Loading number-of-games-per-athlete...

While we can see by inspection who has participated in the most Games, we can imagine getting a long list of data if our data set were bigger. So let’s write the Rel to find this answer for us, building on the experience definition above:

// query

def most_experienced_athlete = argmax[experience]
def output = most_experienced_athlete
Loading most-experienced-athlete...

We can see that from our limited data set, Allyson Felix has participated in five Olympic Games, and is by far our most experienced athlete. In this snippet, we use another built-in relation called argmax. This function chooses from the list above the athlete associated with the largest number of Olympic Games, which is stored in the relation experience.

Most Diverse Athlete

Now, let’s ask who is the most diverse athlete. That is, from the list of athletes above, who has participated in both Winter and Summer Games?

// query

def most_diverse_athlete(person) =
        participated_in(person, g1) and game(g1, :game_type, "Winter")
    and participated_in(person, g2) and game(g2, :game_type, "Summer")
    from g1, g2

def output = most_diverse_athlete
Loading most-diverse-athlete...

We get one result back and we see that Eddy Alvarez is our most diverse athlete. He has participated in both Winter and Summer Games: Sochi in 2014 and Tokyo in 2020. Let’s see how!

In the code above, we define a relation, most_diverse_athlete that returns those athletes, if any, who have participated in both Summer and Winter Games. The query is a little more complex than examples we’ve seen so far, so let’s look closely at it. It’s a navigational query, as it traverses a graph, finding the athletes from the connections we specify.

The variable g1 refers to Olympic Games with the property :game_type = "Winter" and g2 refers similarly to Olympic Games with the property :game_type = "Summer". We’re asking Rel to find us the athletes who have participated in both g1 and g2 Games — that is, athletes who have participated in both Winter and Summer Games. The from g1, g2 part of the query specifies that we don’t want the specific values of g1 and g2 in the result. For our purposes, it is sufficient that they exist.

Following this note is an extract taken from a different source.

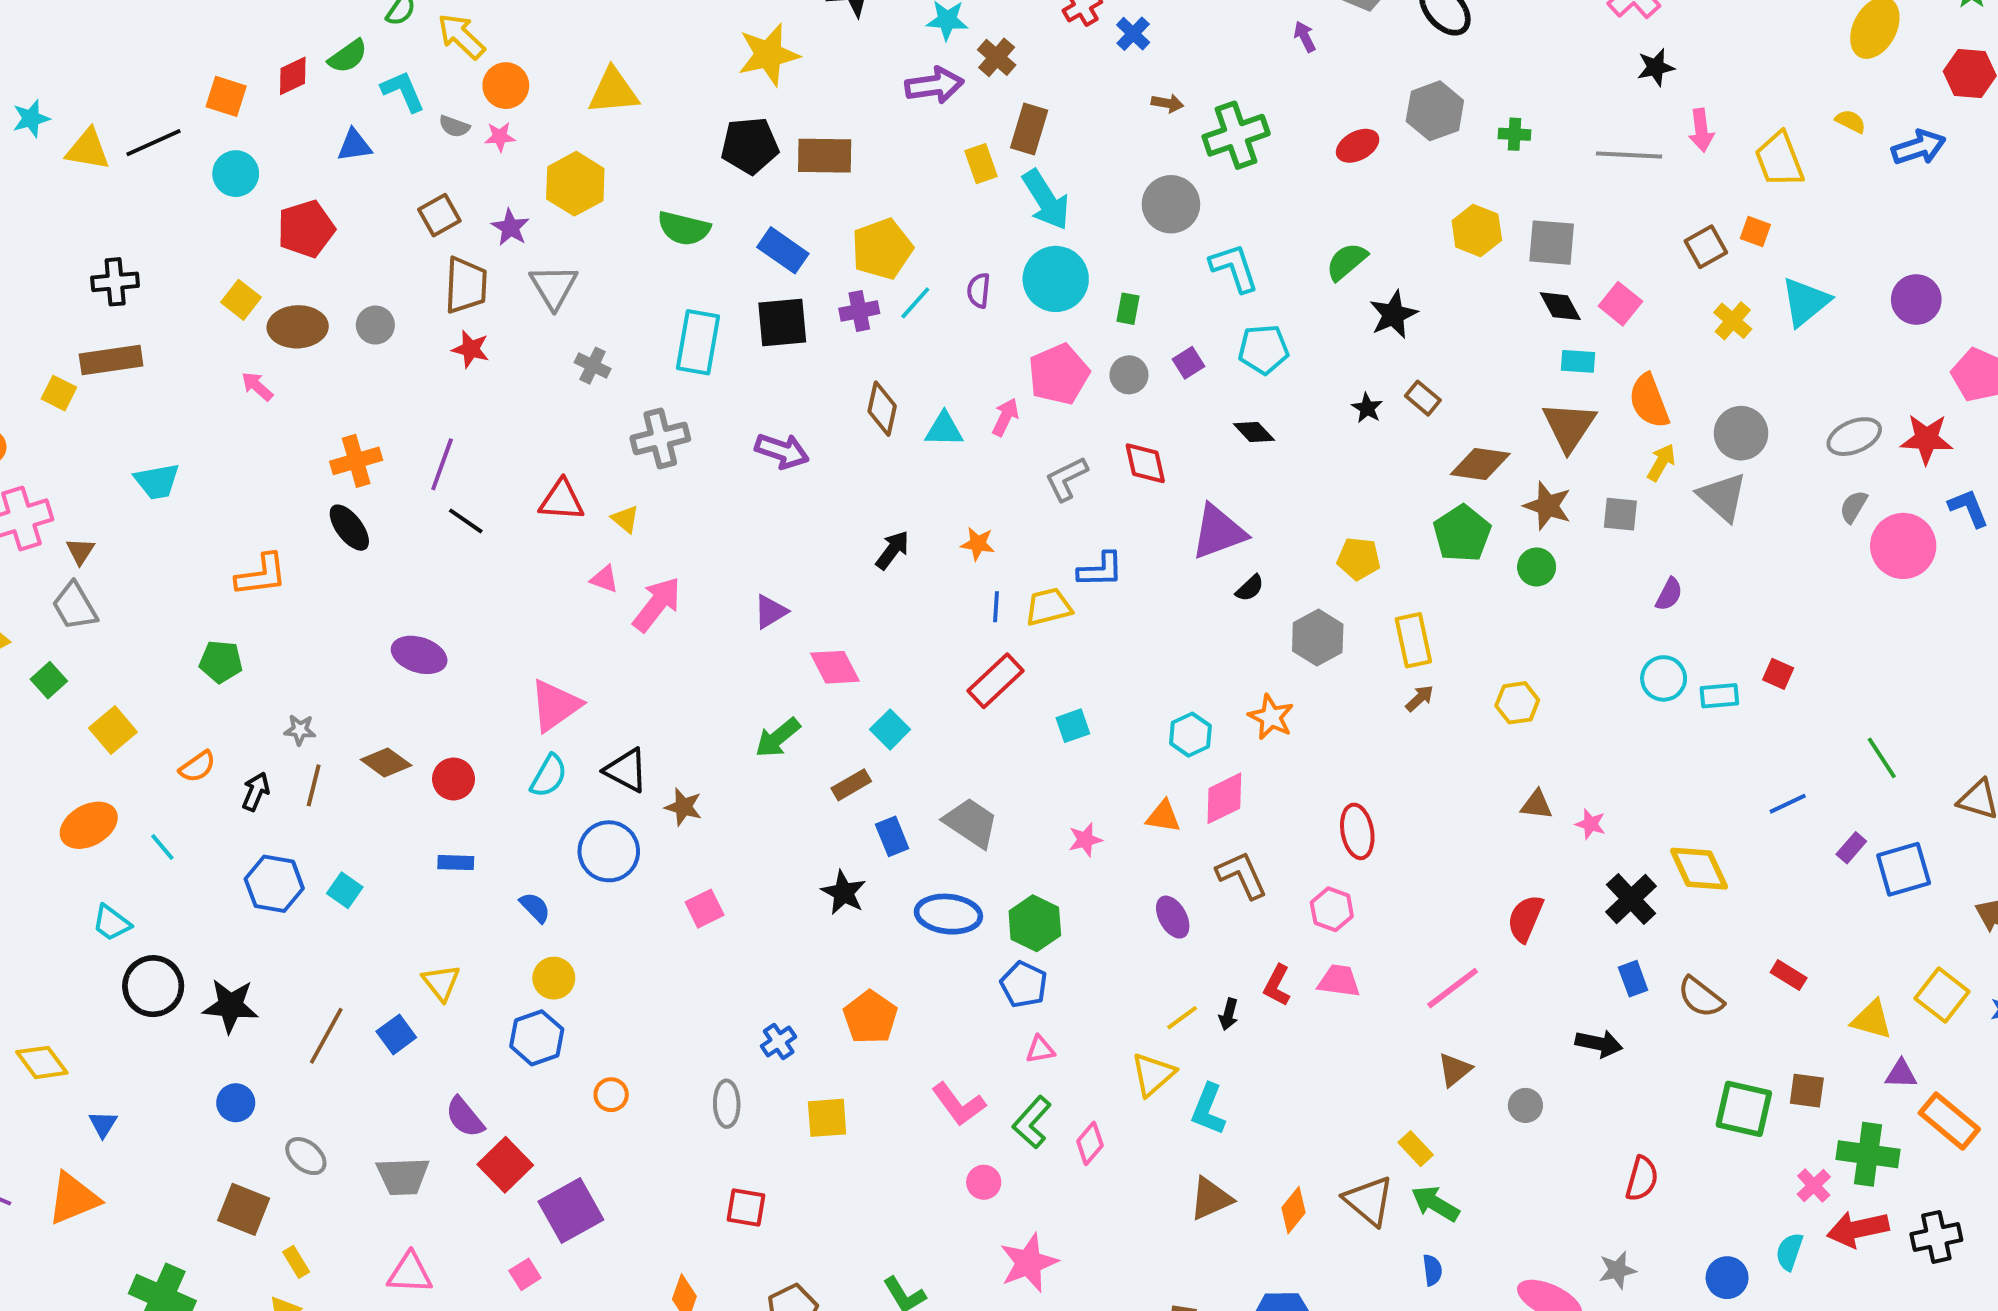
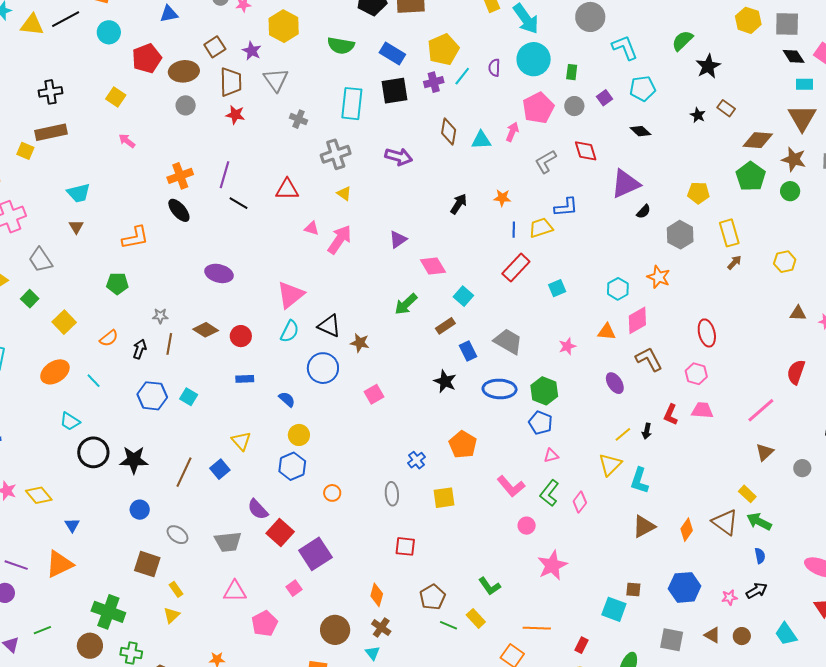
brown ellipse: (298, 327) -> (184, 71), moved
yellow triangle: (625, 519) -> (344, 193), moved
brown triangle: (80, 551) -> (76, 227), moved

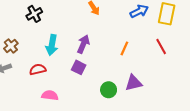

By creating and querying our knowledge graph, we have solved the business problem for our fictional airline. They can run their humorous commercial with two popular athletes to show that they are the best airline for year-round travel. Allyson Felix will claim that she is the most well traveled, flying to multiple destinations on many occasions. Eddy Alvarez can poke fun at her accomplishments and suggest she is lazy, since she travels for only for one half of the year while he, like our airline, travels during both the winter and summer seasons. The airline gets its lighthearted campaign, showing that they are the ones to fly with no matter the time of year.

Why Use Knowledge Graphs?

When we build a knowledge graph, by the very nature of stating or drawing the relationships between our data, we enable the answering of complex and powerful questions, and make it easy to add information and expand on our understanding of the relationships between data.

Because complex relationships can be described — nodes that are related to other nodes that themselves are related to other nodes — we’re now able to ask more complicated questions. In visual form such as a diagram, you can use your finger to trace the paths. With Rel, these relations can be written logically in expressions, and we can construct queries that return answers to our questions.

While our examples have represented one “hop” on a knowledge graph, we can start to imagine how discovering relationships through further hops along the graph can be done. In future tutorials we will show that this is possible because Rel allows us to describe queries across multiple hops, and the Rel engine figures out how to traverse the graph. Expressing queries across interesting, complex, knowledge graphs is what Rel does best.


This tutorial has introduced us to the concept of knowledge graphs, entities, and edges. We have learned how to talk about relationships between pieces of data, and how to express these using Rel. We understand the value of using knowledge graphs to ask complex questions of our data, and learned how to ask questions by writing simple queries with Rel.